* [TASK TO COMPLETE]:
Every line below that holds the string "casing" should be copied.

* [INPUT RECORDS]:

___

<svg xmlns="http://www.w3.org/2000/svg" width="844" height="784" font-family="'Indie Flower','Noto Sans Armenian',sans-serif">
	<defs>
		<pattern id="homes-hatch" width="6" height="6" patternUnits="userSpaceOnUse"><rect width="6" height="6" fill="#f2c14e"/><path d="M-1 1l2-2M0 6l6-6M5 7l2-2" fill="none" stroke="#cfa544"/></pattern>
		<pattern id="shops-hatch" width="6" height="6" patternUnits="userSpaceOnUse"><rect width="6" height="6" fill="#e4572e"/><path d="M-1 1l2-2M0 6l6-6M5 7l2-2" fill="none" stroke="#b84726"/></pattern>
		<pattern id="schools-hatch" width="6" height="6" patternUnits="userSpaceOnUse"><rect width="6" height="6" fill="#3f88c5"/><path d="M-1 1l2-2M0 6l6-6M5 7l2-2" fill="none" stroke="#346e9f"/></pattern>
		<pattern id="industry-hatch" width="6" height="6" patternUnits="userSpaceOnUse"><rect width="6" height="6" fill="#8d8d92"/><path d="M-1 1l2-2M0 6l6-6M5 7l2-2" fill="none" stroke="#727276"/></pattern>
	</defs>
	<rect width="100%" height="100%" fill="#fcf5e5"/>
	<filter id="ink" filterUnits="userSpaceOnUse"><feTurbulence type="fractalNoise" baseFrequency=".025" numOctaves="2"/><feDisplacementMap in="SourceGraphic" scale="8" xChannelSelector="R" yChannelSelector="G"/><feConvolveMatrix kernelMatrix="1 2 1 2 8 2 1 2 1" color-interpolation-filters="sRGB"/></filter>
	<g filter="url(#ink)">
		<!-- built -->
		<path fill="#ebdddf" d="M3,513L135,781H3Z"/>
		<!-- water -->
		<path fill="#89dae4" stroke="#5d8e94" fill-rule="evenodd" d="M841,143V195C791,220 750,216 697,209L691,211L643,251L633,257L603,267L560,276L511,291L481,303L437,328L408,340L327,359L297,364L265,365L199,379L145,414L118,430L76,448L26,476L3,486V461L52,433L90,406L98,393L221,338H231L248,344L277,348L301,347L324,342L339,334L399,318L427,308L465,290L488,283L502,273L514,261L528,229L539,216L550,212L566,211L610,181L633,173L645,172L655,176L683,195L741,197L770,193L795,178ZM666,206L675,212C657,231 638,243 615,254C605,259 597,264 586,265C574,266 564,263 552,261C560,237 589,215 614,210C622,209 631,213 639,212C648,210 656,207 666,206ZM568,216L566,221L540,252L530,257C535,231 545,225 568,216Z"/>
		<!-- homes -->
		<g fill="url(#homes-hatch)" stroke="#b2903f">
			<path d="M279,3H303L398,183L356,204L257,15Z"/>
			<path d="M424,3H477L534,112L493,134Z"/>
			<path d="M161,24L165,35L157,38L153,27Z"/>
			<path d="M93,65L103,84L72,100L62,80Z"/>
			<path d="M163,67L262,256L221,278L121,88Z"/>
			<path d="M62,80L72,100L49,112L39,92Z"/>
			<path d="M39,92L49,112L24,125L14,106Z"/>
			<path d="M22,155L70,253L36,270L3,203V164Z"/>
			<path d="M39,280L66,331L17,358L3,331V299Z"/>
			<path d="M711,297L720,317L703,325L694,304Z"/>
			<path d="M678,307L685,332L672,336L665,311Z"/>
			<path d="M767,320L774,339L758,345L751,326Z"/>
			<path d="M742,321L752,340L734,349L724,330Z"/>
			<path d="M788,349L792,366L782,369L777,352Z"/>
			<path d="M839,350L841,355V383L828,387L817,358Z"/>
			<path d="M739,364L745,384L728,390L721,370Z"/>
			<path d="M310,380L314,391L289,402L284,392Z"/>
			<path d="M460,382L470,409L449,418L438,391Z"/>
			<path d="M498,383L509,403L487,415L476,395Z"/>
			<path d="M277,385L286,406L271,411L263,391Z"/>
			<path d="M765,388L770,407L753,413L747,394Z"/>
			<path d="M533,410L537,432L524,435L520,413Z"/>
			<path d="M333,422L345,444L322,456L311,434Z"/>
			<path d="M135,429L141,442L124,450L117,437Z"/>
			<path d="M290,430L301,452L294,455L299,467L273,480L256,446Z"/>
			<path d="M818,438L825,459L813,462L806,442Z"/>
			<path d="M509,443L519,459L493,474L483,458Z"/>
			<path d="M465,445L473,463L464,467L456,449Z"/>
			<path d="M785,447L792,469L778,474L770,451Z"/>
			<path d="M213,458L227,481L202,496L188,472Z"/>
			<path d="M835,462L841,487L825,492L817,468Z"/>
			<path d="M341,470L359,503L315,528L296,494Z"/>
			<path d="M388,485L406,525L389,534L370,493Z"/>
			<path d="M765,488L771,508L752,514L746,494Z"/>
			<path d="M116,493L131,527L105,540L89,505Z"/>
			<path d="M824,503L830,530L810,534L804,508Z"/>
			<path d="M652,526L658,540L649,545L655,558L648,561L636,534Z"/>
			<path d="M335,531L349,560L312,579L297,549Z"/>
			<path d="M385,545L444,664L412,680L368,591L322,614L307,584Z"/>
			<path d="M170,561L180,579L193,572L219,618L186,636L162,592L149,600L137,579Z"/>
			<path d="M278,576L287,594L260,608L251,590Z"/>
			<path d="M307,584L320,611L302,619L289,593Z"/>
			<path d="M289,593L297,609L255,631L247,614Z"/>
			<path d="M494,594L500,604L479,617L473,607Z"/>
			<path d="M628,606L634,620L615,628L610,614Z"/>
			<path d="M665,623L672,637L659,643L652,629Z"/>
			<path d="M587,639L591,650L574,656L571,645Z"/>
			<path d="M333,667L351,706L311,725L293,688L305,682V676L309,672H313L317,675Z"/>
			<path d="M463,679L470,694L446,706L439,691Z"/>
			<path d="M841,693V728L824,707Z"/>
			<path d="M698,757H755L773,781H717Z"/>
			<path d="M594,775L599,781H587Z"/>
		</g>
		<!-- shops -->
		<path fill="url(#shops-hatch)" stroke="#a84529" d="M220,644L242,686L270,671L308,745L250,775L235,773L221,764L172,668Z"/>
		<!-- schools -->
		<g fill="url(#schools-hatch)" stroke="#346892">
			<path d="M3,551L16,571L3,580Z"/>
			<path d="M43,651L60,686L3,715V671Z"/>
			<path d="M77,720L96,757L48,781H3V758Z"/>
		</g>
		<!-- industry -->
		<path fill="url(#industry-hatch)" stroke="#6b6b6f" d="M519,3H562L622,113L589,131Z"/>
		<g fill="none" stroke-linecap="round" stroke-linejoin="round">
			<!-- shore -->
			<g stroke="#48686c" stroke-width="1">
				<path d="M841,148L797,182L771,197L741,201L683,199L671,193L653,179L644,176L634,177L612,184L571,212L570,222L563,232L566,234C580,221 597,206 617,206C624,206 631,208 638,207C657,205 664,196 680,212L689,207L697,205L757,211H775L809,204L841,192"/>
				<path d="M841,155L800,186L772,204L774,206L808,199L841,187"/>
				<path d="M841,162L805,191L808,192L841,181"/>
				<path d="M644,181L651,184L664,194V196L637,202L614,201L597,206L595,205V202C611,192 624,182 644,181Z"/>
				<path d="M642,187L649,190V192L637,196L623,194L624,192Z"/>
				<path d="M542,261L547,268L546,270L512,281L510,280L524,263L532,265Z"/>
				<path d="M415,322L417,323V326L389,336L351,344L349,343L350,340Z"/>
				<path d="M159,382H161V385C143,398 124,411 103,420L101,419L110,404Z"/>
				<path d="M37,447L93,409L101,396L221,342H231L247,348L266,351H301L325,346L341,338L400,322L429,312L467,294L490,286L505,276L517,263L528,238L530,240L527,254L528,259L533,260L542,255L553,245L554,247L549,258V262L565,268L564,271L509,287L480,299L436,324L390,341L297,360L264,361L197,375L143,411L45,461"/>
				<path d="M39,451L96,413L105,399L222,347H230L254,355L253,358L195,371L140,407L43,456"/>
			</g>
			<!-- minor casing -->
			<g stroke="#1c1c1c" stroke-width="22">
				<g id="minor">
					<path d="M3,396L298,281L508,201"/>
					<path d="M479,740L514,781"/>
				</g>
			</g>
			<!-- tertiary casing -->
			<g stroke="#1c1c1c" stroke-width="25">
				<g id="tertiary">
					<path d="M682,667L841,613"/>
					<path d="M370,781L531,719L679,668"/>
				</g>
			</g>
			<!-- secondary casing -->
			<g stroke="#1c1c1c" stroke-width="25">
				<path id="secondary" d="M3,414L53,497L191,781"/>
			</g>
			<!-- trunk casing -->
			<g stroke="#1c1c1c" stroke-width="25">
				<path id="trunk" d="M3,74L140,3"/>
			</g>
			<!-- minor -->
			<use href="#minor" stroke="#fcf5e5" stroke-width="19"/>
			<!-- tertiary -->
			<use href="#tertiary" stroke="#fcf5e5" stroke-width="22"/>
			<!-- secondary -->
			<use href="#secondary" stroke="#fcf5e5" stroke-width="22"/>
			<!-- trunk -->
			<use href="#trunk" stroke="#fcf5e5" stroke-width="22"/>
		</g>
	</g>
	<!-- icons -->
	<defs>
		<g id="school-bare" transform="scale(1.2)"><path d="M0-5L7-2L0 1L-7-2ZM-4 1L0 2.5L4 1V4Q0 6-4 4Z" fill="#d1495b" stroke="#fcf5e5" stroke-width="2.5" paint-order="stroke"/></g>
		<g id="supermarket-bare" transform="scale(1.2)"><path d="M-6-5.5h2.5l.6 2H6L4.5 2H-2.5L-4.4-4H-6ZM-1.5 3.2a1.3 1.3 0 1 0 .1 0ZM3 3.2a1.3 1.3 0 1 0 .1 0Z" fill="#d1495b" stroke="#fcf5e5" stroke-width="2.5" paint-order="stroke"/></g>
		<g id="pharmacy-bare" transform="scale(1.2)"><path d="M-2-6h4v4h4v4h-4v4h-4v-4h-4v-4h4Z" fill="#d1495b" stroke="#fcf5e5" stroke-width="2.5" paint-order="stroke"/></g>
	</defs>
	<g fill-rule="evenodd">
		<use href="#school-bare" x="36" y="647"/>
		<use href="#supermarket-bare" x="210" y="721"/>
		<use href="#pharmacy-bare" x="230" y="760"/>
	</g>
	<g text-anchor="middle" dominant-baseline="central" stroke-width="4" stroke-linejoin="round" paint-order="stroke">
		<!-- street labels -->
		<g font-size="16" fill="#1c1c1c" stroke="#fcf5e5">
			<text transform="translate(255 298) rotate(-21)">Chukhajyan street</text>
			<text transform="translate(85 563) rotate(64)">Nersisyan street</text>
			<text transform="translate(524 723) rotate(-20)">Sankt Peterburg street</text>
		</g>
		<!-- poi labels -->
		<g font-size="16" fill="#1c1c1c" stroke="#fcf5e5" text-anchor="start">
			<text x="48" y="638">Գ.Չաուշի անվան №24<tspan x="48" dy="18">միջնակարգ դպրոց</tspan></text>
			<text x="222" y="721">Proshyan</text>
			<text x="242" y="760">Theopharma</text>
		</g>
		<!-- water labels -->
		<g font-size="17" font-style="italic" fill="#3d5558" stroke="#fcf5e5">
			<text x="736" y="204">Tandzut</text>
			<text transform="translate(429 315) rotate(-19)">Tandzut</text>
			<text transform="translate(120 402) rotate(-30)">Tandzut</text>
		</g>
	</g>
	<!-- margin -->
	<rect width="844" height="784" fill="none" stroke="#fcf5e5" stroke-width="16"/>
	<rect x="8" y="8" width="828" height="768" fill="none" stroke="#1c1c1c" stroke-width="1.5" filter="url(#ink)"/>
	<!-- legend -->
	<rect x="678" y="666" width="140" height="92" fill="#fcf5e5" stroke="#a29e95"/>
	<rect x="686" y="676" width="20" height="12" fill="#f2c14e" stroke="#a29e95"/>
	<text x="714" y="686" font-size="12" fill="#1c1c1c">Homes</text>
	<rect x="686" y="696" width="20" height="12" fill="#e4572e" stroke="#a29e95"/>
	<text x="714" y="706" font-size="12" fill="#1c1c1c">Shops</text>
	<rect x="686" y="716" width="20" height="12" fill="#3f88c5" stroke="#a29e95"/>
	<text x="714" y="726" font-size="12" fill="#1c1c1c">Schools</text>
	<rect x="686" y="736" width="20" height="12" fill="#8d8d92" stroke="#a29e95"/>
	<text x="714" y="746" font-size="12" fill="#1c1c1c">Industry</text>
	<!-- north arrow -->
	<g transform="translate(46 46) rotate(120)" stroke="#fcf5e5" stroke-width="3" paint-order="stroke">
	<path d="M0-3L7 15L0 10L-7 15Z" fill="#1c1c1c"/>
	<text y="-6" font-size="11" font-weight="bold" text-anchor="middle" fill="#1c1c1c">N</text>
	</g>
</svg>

___

* [TASK SOLUTION]:
			<!-- minor casing -->
			<!-- tertiary casing -->
			<!-- secondary casing -->
			<!-- trunk casing -->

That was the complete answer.